> _PROBLEMS AND TASKS_
A) Transcribe everything in the excerpt about querying the index, from "In the returned" down to "surface similar results.".
B) Go on with the walkthrough on semantic search over similar questions, starting right after its final line.
--- EXCERPTED PASSAGE ---
In the returned response `xc` we can see the most relevant questions to our particular query — we don't have any exact matches but we can see that the returned questions are similar in the topics they are asking about. We can reformat this response to be a little easier to read:

In [None]:
for result in xc['matches']:
    print(f"{round(result['score'], 2)}: {result['metadata']['text']}")

0.79:  What's the world's largest city?
0.73:  What is the biggest city?
0.71:  What are the world's most advanced cities?
0.7:  Where is the most beautiful city in the world?
0.66:  What is the greatest, most beautiful city in the world?


These are good results, let's try and modify the words being used to see if we still surface similar results.

In [None]:
query = "which metropolis has the highest number of people?"

# create the query vector
xq = model.encode(query).tolist()

# now query
xc = index.query(xq, top_k=5, include_metadata=True)
for result in xc['matches']:
    print(f"{round(result['score'], 2)}: {result['metadata']['text']}")

0.64:  What is the biggest city?
--- DATA EXTRACTS ---
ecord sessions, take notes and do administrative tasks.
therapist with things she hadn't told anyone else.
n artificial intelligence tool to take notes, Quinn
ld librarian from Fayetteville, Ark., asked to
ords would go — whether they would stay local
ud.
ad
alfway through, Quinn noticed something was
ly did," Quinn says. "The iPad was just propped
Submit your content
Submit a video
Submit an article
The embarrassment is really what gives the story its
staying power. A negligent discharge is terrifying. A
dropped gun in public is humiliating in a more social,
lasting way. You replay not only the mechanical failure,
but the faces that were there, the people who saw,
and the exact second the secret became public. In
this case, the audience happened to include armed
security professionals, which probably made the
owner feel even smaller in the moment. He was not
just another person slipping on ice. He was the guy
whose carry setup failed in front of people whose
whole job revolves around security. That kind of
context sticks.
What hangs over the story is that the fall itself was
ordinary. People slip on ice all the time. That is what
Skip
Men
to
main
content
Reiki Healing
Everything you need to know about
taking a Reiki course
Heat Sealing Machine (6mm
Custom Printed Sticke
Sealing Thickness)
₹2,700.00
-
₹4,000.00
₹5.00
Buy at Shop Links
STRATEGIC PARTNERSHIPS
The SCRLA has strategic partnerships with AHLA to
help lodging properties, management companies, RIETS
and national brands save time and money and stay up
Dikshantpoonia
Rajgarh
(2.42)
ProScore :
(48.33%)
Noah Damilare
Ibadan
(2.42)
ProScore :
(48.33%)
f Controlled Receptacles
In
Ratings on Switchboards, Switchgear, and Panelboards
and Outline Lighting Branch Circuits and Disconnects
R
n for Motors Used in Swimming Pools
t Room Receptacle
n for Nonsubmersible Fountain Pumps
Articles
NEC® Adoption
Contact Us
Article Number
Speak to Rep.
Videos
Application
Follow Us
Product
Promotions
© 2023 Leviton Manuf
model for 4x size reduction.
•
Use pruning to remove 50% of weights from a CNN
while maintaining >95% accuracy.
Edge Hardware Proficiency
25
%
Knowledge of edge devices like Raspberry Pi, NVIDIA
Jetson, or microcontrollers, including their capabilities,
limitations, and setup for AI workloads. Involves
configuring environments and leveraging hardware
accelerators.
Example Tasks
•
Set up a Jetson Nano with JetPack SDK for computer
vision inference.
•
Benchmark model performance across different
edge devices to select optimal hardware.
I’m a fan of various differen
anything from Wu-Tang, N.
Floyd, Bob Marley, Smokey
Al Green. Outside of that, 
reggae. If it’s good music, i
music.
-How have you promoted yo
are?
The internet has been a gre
---
> _OUTPUTS BY TASK_
A)
In the returned response `xc` we can see the most relevant questions to our particular query — we don't have any exact matches but we can see that the returned questions are similar in the topics they are asking about. We can reformat this response to be a little easier to read:

In [None]:
for result in xc['matches']:
    print(f"{round(result['score'], 2)}: {result['metadata']['text']}")

0.79:  What's the world's largest city?
0.73:  What is the biggest city?
0.71:  What are the world's most advanced cities?
0.7:  Where is the most beautiful city in the world?
0.66:  What is the greatest, most beautiful city in the world?


These are good results, let's try and modify the words being used to see if we still surface similar results.

B)
0.6:  What is the most dangerous city in USA?
0.59:  What's the world's largest city?
0.59:  What is the most dangerous city in USA? Why?
0.58:  What are the world's most advanced cities?


Here we used different terms in our query than that of the returned documents. We substituted **"city"** for **"metropolis"** and **"populated"** for **"number of people"**.

Despite these very different terms and *lack* of term overlap between query and returned documents — we get highly relevant results — this is the power of *semantic search*.

You can go ahead and ask more questions above. When you're done, delete the index to save resources:

In [None]:
pinecone.delete_index(index_name)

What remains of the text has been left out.